We have a HiQ garage across the road and they are very good to us. They will change the tyres and store the others till it is time to change them back.
Thankfully we have not needed to rely on Hindles! They are somewhere near the Tees estuary and I'm sure they do a great job whatever it is. We went down that way for some sea breezes and gathered another big bag of sea-coal and watched the shipping enter port. Then we went to the main seafront and plodged along the tide line. These sandstone rocks have been worn into smooth folds of chocolate blancmange by the waves and the seaweed grows on top like a green velvet table cloth.

I've enrolled for some classes in art photography for next term. I have done all the painting classes and shan't give up the day job. I like pointing a camera and would love to know a bit more about how it all works and how to do better pics.
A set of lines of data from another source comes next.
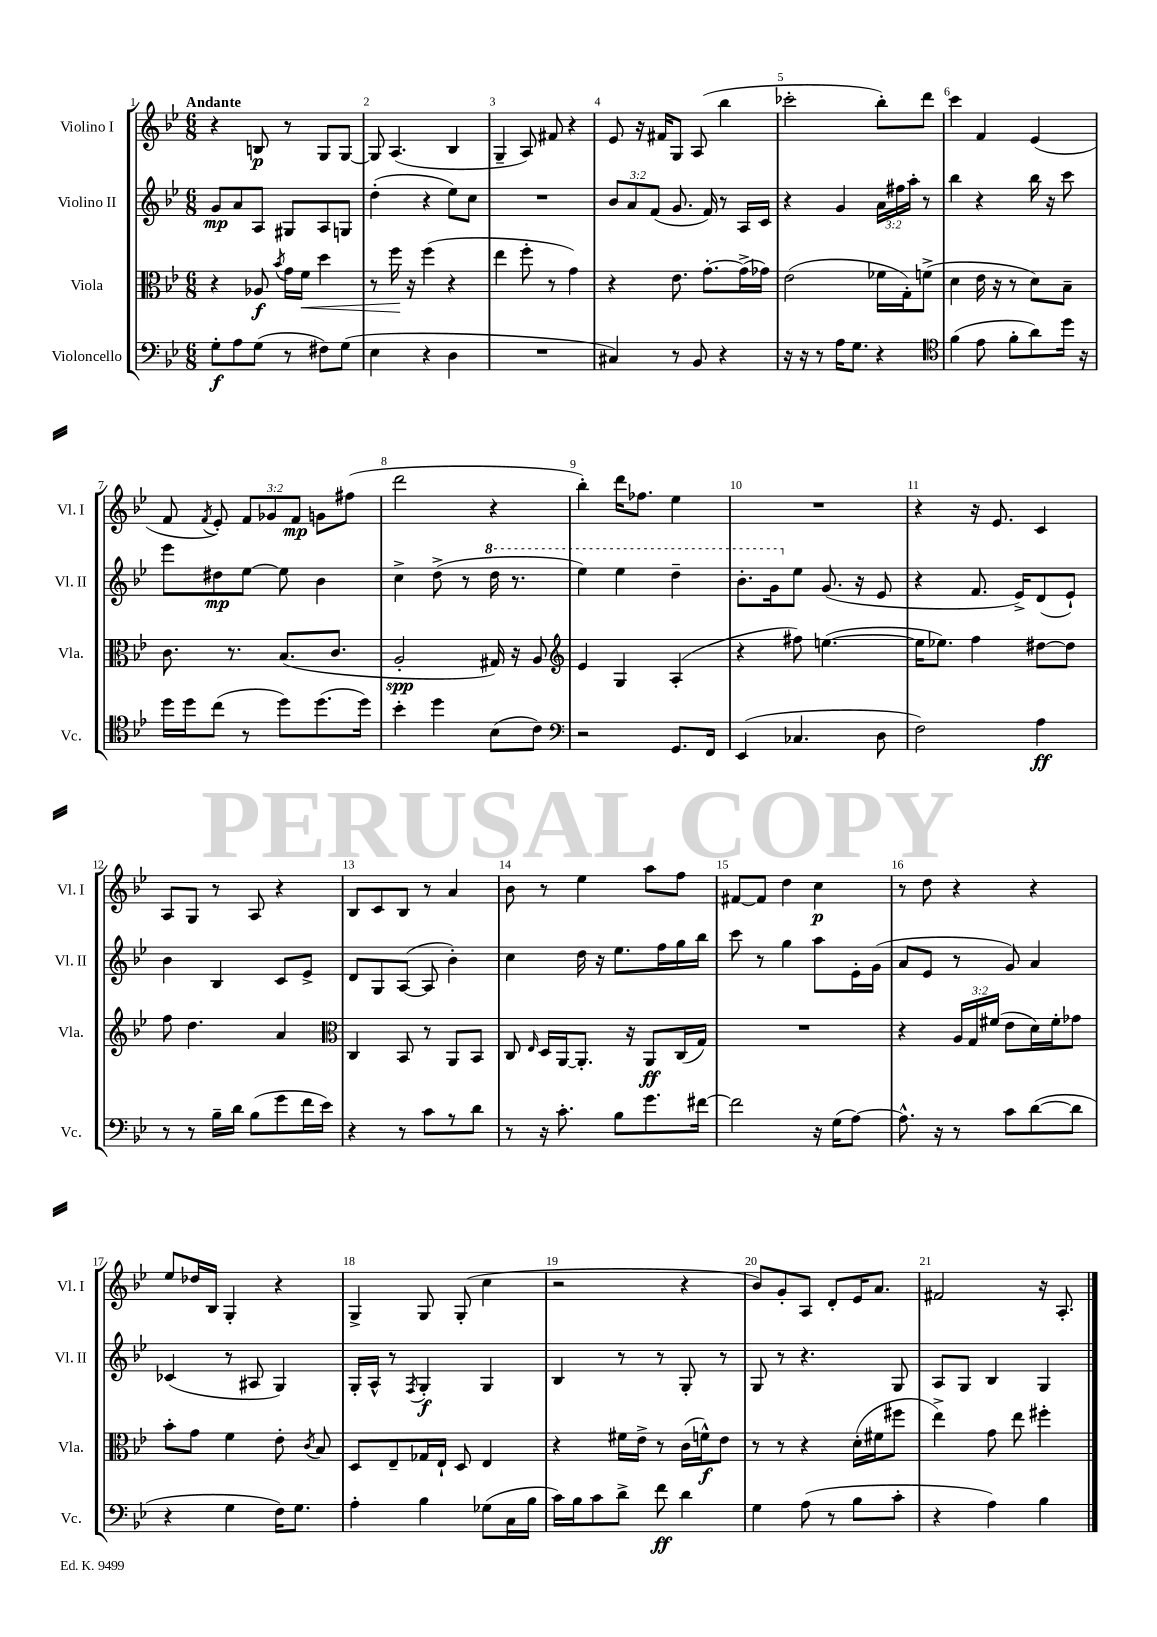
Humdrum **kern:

**kern	**kern	**kern	**kern
*staff4	*staff3	*staff2	*staff1
*clefF4	*clefC3	*clefG2	*clefG2
*k[b-e-]	*k[b-e-]	*k[b-e-]	*k[b-e-]
*M6/8	*M6/8	*M6/8	*M6/8
8G'\L	4r	8g/L	4r
8A\	.	8a/	.
(8G\J	8A-/	8A/J	8B/
.	8qb-/	.	.
8r	16g\LL	8G#/L	8r
.	16f\JJ	.	.
8F#\L)	4dd\	8A/	8G/L
(8G\J	.	8G/J	[8G/J
=	=	=	=
4E-\	8r	(4dd'\	8G/]
.	16ff\	.	(4.A/
.	16r	.	.
4r	(4ff\	4r	.
4D\	4r	8ee-\L)	4B-/
.	.	8cc\J	.
=	=	=	=
2.r	4ee-\	2.r	4G~/
.	8ff'\	.	8A/)
.	8r	.	8f#/
.	4g\)	.	4r
=	=	=	=
4C#/)	4r	12b-/L	8e-/
.	.	12a/	.
.	.	.	16r
.	.	(12f/J	.
.	.	.	16f#/LK
8r	8.e-\	8.g/	8G/J
8BB-/	.	.	(8A/
.	[8.g'\L	16f/)	.
4r	.	8r	4bb-\
.	(16g^\]L	16A/LL	.
.	16g-\JJ)	16c/JJ	.
=	=	=	=
16r	(2e-\	4r	2ccc-'\
16r	.	.	.
8r	.	.	.
16A\LK	.	4g/	.
8.G\J	.	.	.
4r	16f-\LL	24a\LL	8bb-'\L)
.	.	24ff#\	.
.	16G'\J)	.	.
.	.	24aa'\JJ	.
.	(8f^\J	8r	8ddd\J
=	=	=	=
*clefC4	*	*	*
(4f\	4d\	4bb-\	4ccc\
8e-\	16e-\	4r	4f/
.	16r	.	.
8f'\L	8r	.	.
8a\)	8d\L)	16bb-\	(4e-/
.	.	16r	.
16dd\Jk	8B-~\J	8ccc\	.
16r	.	.	.
=	=	=	=
16dd\LL	8.c\	8eee-\L	8f/
16dd\J	.	.	.
.	.	.	8qf/
(8cc\J	.	8dd#\	8e-'/)
.	8.r	.	.
8r	.	[8ee-\J	12f/L
.	.	.	12g-/
8dd\L)	(8.B-/L	8ee-\]	.
.	.	.	12f/J
(8.dd\	.	4b-\	8g\L
.	8.c/J	.	.
.	.	.	(8ff#\J
16dd\Jk)	.	.	.
=	=	=	=
4b-'\	2A'/	4cc^\	2ddd\
4dd\	.	(8dd^\	.
.	.	8r	.
(8B-\L	16G#/)	16ddd\	4r
.	16r	8.r	.
8c\J)	8A/	.	.
=	=	=	=
*clefF4	*clefG2	*	*
2r	4e-/	4eee-\)	4bb-'\)
.	4G/	4eee-\	16ddd\LK
.	.	.	8.ff-\J
8.GG/L	(4A'/	4ddd~\	4ee-\
16FF/Jk	.	.	.
=	=	=	=
(4EE-/	4r	8.bb-'\L	2.r
.	.	16gg\k	.
4.C-/	8ff#\)	8ee-\J	.
.	([4.ee\	(8.g/	.
.	.	16r	.
8D\	.	8e-/	.
=	=	=	=
2F\)	16ee\]LK	4r	4r
.	8.ee-\J)	.	.
.	4ff\	8.f/	16r
.	.	.	8.e-/
.	.	16e-^/LK)	.
4A\	[8dd#\L	(8d/	4c/
.	8dd#\]J	8e-`/J)	.
=	=	=	=
8r	8ff\	4b-\	8A/L
8r	4.dd\	.	8G/J
16B-~\LL	.	4B-/	8r
16d\JJ	.	.	.
(8B-\L	.	.	8A/
8g\	4a/	8c/L	4r
16f\L	.	8e-^/J	.
16e-\JJ)	.	.	.
=	=	=	=
*	*clefC3	*	*
4r	4C/	8d/L	8B-/L
.	.	8G/	8c/
8r	8BB-/	([8A/J	8B-/J
8c\L	8r	8A/]	8r
8r	8AA/L	4b-'\)	4a/
8d\J	8BB-/J	.	.
=	=	=	=
8r	8C/	4cc\	8b-\
.	16qqE-/	.	.
16r	16D/LL	.	8r
8.c'\	[16AA/J	.	.
.	8.AA'/]J	16dd\	4ee-\
.	.	16r	.
8B-\L	.	8.ee-\L	.
.	16r	.	.
8.g\	8AA/L	.	8aa\L
.	.	16ff\L	.
.	(16C/L	16gg\	8ff\J
[16f#\Jk	16G/JJ)	16bb-\JJ	.
=	=	=	=
2f#\]	2.r	8ccc\	[8f#/L
.	.	8r	8f#/]J
.	.	4gg\	4dd\
16r	.	8aa\L	4cc\
(16G\LK	.	.	.
[8A\J)	.	16e-'\L	.
.	.	(16g\JJ	.
=	=	=	=
8.A^^\]	4r	8a/L	8r
.	.	8e-/J	8dd\
16r	.	.	.
8r	24A/LL	8r	4r
.	24G/	.	.
.	(24f#/JJ	.	.
8c\L	8e-\L	8g/)	.
([8d\	16d\L)	4a/	4r
.	16f#'\J	.	.
8d\]J	8g-\J	.	.
=	=	=	=
4r	8b-'\L	(4c-/	8ee-/L
.	8g\J	.	16dd-/L
.	.	.	16B-/JJ
4G\	4f\	8r	4G'/
.	.	8A#/	.
16F\LK)	8e-'\	4G/)	4r
8.G\J	.	.	.
.	8qc/	.	.
.	8B-/	.	.
=	=	=	=
4A'\	8D/L	16G'/LL	4G^/
.	.	16A^^/JJ	.
.	8E-~/	8r	.
.	.	8qF/	.
4B-\	16G-/L	4G'/	8G/
.	16E-`/JJ	.	.
.	8D/	.	(8G'/
(8G-\L	4E-/	4G/	4cc\
16C\L	.	.	.
16B-\JJ	.	.	.
=	=	=	=
16c\LL)	4r	4B-/	2r
16B-\J	.	.	.
8c\	.	.	.
8d^\J	16f#\LL	8r	.
.	16e-^\JJ	.	.
8f\	8r	8r	.
4d\	(16c\LL	8G'/	4r
.	16f^^\J)	.	.
.	8e-\J	8r	.
=	=	=	=
4G\	8r	8G/	8b-/L)
.	8r	8r	8g'/
(8A\	4r	4.r	8A/J
8r	.	.	8d'/L
8B-\L	(16d'\LL	.	16e-/K
.	16f#\J	.	8.a/J
8c'\J	8ff#\J	8G/	.
=	=	=	=
4r	4ee-^\)	8A/L	2f#/
.	.	8G/J	.
4A\)	8g\	4B-/	.
.	8ee-\	.	.
4B-\	4ff#'\	4G/	16r
.	.	.	8.A'/
==	==	==	==
*-	*-	*-	*-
We had a lovely couple of days away seeing friends and rels, eating, drinking and driving. All went without a hitch. Christmas will be at home and we plan to shop till we drop this week and then retire while the bad weather hits.
We are having great fun with Kinect and have supplies of fuel, food, drink, jigsaws etc to see out a siege.
Hope you are all going to be having much of the same.